Sensible au charme du jeune parisien et émue par son histoire malheureuse, Eugénie tombe amoureuse et se prend de passion pour cet élégant cousin. Charles de son côté est touché par la sollicitude de la jeune fille et va rapidement partager cette tendresse amoureuse. Le vieux Grandet travaille alors à éloigner le plus rapidement possible ce neveu insolvable et embarrassant pour lequel il n’éprouve plus qu’un simple mépris. C’est donc après avoir échangé un baiser et prêté un serment de fidélité et d’amour éternel que Charles quitte la demeure des Grandet et embarque pour les Indes dans l’espoir d’y faire fortune. Il a promis d’épouser Eugénie à son retour d’Orient. Son départ est un moment très douloureux pour Eugénie qui va désormais contempler la vie à travers le souvenir de son grand amour et l’espoir de le retrouver.
Seconde partie : les illusions perdues
Comprenant qu’Eugénie a confié à Charles lors de son départ les pièces d’or de collection qu’il lui offrait deux fois l’an, le père Grandet entre dans une colère noire : « Tonnerre, où est l’Or ? Qu’est devenu l’Or ? ». Il emprisonne littéralement sa fille dans sa chambre, la condamnant au pain sec et à l’eau. Madame Grandet, minée par le conflit entre le père et la fille, tombe gravement malade et s’affaiblit progressivement malgré les soins de son entourage. Le vieux Grandet ne se rapprochera d’Eugénie qu’à la mort présagée de sa femme, mais c’est davantage pour empêcher qu’Eugénie ne réclame de droit la part d’héritage qui lui revient de sa mère, que par réelle pitié ou par retour d’affection. L’intérêt prévaut toujours sur les sentiments dans le cœur de Félix Grandet.

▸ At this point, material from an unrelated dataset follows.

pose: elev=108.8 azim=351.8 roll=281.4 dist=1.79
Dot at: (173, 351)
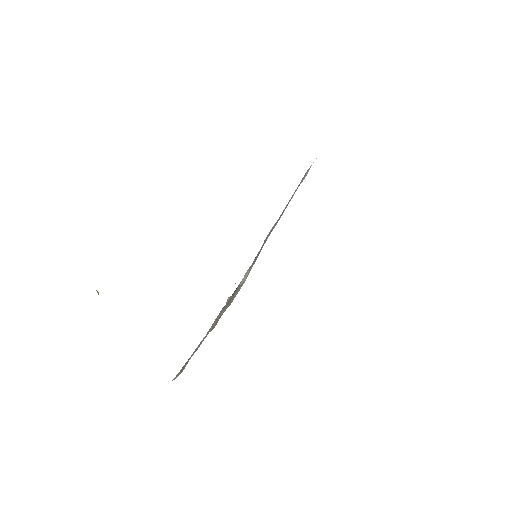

Eugénie demeure fidèle à ses sentiments, elle fait perdurer son rêve d’amour et ses illusions tandis que Charles ne lui donne aucune nouvelle.
C’est au bord de la tombe que le père Grandet baignant dans son précieux trésor qu’il se plaît tel Harpagon à voir étaler une dernière fois devant lui, se résout à livrer sa fortune à sa fille. Sans scrupule, il ne manquera pas avant de mourir d’adjoindre cette recommandation en guise de dernière volonté : « Aies bien soin de tout, tu me rendras compte de ça là-bas ».
Le cousin Charles finit par revenir des Indes, enrichi après une éprouvante vie d’aventurier et une carrière de marchand d’esclaves en tout genre qui a finit d’endurcir son caractère et d’assécher son cœur. Sa ruine soudaine lui avait fait perdre ses bons sentiments et la soif de l’or l’a définitivement gagné. Surtout, il n’a gardé que peu de souvenirs des serments prêtés lorsqu’il avait tout perdu à la jeune fille de province, candide et généreuse, dont il ignore aujourd’hui qu’elle est à la tête de l’immense fortune de dix-sept millions. Il a refusé de s’acquitter des dettes de son père et effectue de son côté un médiocre mariage d’intérêt avec la marquise d’Aubrion pour laquelle il n’a guère de sentiments.
Après avoir appris la nouvelle par lettre de ce Charles devenu froid et intéressé, qui lui rembourse ses premières pièces d’or, Eugénie paiera pour lui les dettes de son oncle et épousera dans l’indifférence l’un de ses vieux prétendants de Saumur, le président Cruchot de Bonfons, à condition que le mariage reste « blanc ».
Eugénie Grandet deviendra veuve à trente-six ans, humble et solitaire, vouant son existence monotone et sa fortune à des œuvres de charité.